So what's the secret to great tasting crawfish? The long and short of it is: I don't know. It is probably just as truthful to say that there are many secrets as it is to say that there are no secrets.
Last week I had the honor and good fortune to serve as a judge for the annual crawfish boil fundraiser for The Drew Rodrigue Foundation, along with two other individuals who happen to know a hell lot more about food than I do - Aaron Burgau of Patois and Justin LeBlanc of Southern Yacht Club. We ate our way through 26 teams' worth of crawfish, and surprisingly we could taste the differences in flavor in each batch all the way through the end. Though we were not privy to each team's seasoning method, I did take away a few tips which I thought would be helpful to share.
- Unlike making mashed potatoes and garlic bread, butter should be used in moderation in your crawfish boil. A few batches that we tasted were basically poached in liquid gold, which sounds good but the spice is then relegated to the background.
- The southwest Louisiana method of seasoning the outside of the crawfish is acceptable but not as an exclusive method. Boiling your crawfish in what amounts to seawater imparts no flavor to the fat and tail meat, no matter how many shakes of Tony Chachere's your pour on after the fact.
- Lemon is your friend. The acid really brings out the flavors in your boil and can help offset some of the heat from the cayenne.
- In my most humble of opinions, I implore you to please leave the pineapple out of your crawfish pot.

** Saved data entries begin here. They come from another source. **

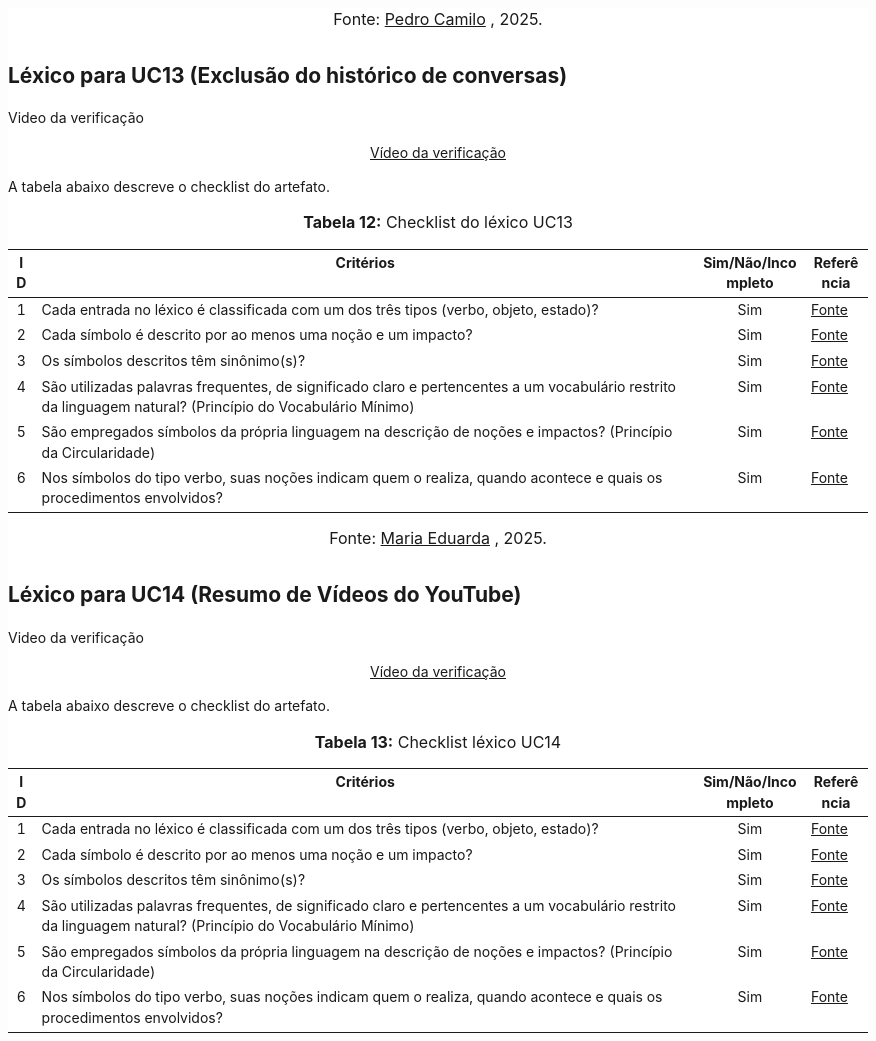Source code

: <font size="3"><p style="text-align: center">Fonte: [Pedro Camilo](https://github.com/PedrooCamilo) , 2025.</p></font>

## Léxico para UC13 (Exclusão do histórico de conversas)

Video da verificação
 
<p style="text-align: center"><iframe width="560" height="315" src="https://youtube.com/embed/qeXJYbnWomA" title="YouTube video player" frameborder="0" allow="accelerometer; autoplay; clipboard-write; encrypted-media; gyroscope; picture-in-picture; web-share" referrerpolicy="strict-origin-when-cross-origin" allowfullscreen></iframe></p>
 <p style="text-align: center"><a href="https://youtu.be/qeXJYbnWomA" target="blanket">Vídeo da verificação </a></p>

A tabela abaixo descreve o checklist do artefato. 

<font size="3"><p style="text-align: center">**Tabela 12:** Checklist do léxico UC13</p></font>

| ID | Critérios | Sim/Não/Incompleto | Referência |
| :-: | --- | :---: | --- |
| 1 | Cada entrada no léxico é classificada com um dos três tipos (verbo, objeto, estado)? | Sim | [Fonte](https://drive.google.com/file/d/10YMh3wtcDlY85gaDqDoAsGGiLQyYLVt8/view?usp=sharing) |
| 2 | Cada símbolo é descrito por ao menos uma noção e um impacto? | Sim | [Fonte](https://drive.google.com/file/d/10YMh3wtcDlY85gaDqDoAsGGiLQyYLVt8/view?usp=sharing) |
| 3 | Os símbolos descritos têm sinônimo(s)? | Sim | [Fonte](https://drive.google.com/file/d/10YMh3wtcDlY85gaDqDoAsGGiLQyYLVt8/view?usp=sharing) |
| 4 | São utilizadas palavras frequentes, de significado claro e pertencentes a um vocabulário restrito da linguagem natural? (Princípio do Vocabulário Mínimo) | Sim | [Fonte](https://drive.google.com/file/d/10YMh3wtcDlY85gaDqDoAsGGiLQyYLVt8/view?usp=sharing) |
| 5 | São empregados símbolos da própria linguagem na descrição de noções e impactos? (Princípio da Circularidade) | Sim | [Fonte](https://drive.google.com/file/d/10YMh3wtcDlY85gaDqDoAsGGiLQyYLVt8/view?usp=sharing) |
| 6 | Nos símbolos do tipo verbo, suas noções indicam quem o realiza, quando acontece e quais os procedimentos envolvidos? | Sim | [Fonte](https://drive.google.com/file/d/10YMh3wtcDlY85gaDqDoAsGGiLQyYLVt8/view?usp=sharing) |

<font size="3"><p style="text-align: center">Fonte: [Maria Eduarda](https://github.com/maaduh) , 2025.</p></font>

## Léxico para UC14 (Resumo de Vídeos do YouTube)

Video da verificação
 
<p style="text-align: center"><iframe width="560" height="315" src="https://youtube.com/embed/qeXJYbnWomA" title="YouTube video player" frameborder="0" allow="accelerometer; autoplay; clipboard-write; encrypted-media; gyroscope; picture-in-picture; web-share" referrerpolicy="strict-origin-when-cross-origin" allowfullscreen></iframe></p>
 <p style="text-align: center"><a href="https://youtu.be/qeXJYbnWomA" target="blanket">Vídeo da verificação </a></p>

A tabela abaixo descreve o checklist do artefato. 

<font size="3"><p style="text-align: center">**Tabela 13:** Checklist léxico UC14</p></font>

| ID | Critérios | Sim/Não/Incompleto | Referência |
| :-: | --- | :---: | --- |
| 1 | Cada entrada no léxico é classificada com um dos três tipos (verbo, objeto, estado)? | Sim | [Fonte](https://drive.google.com/file/d/10YMh3wtcDlY85gaDqDoAsGGiLQyYLVt8/view?usp=sharing) |
| 2 | Cada símbolo é descrito por ao menos uma noção e um impacto? | Sim | [Fonte](https://drive.google.com/file/d/10YMh3wtcDlY85gaDqDoAsGGiLQyYLVt8/view?usp=sharing) |
| 3 | Os símbolos descritos têm sinônimo(s)? | Sim | [Fonte](https://drive.google.com/file/d/10YMh3wtcDlY85gaDqDoAsGGiLQyYLVt8/view?usp=sharing) |
| 4 | São utilizadas palavras frequentes, de significado claro e pertencentes a um vocabulário restrito da linguagem natural? (Princípio do Vocabulário Mínimo) | Sim | [Fonte](https://drive.google.com/file/d/10YMh3wtcDlY85gaDqDoAsGGiLQyYLVt8/view?usp=sharing) |
| 5 | São empregados símbolos da própria linguagem na descrição de noções e impactos? (Princípio da Circularidade) | Sim | [Fonte](https://drive.google.com/file/d/10YMh3wtcDlY85gaDqDoAsGGiLQyYLVt8/view?usp=sharing) |
| 6 | Nos símbolos do tipo verbo, suas noções indicam quem o realiza, quando acontece e quais os procedimentos envolvidos? | Sim | [Fonte](https://drive.google.com/file/d/10YMh3wtcDlY85gaDqDoAsGGiLQyYLVt8/view?usp=sharing) |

As for the winning team, the judges unanimously agreed that theirs was head and shoulders above all others. Interestingly enough, after the final decision had been made, we learned that the winner employed a homemade spice blend dusted over the crawfish just before serving. That secret reminded me of Brett Anderson's recent article on the Cajun Claws, and I immediately started formulating a plan for a Saturday afternoon trip to Abbeville.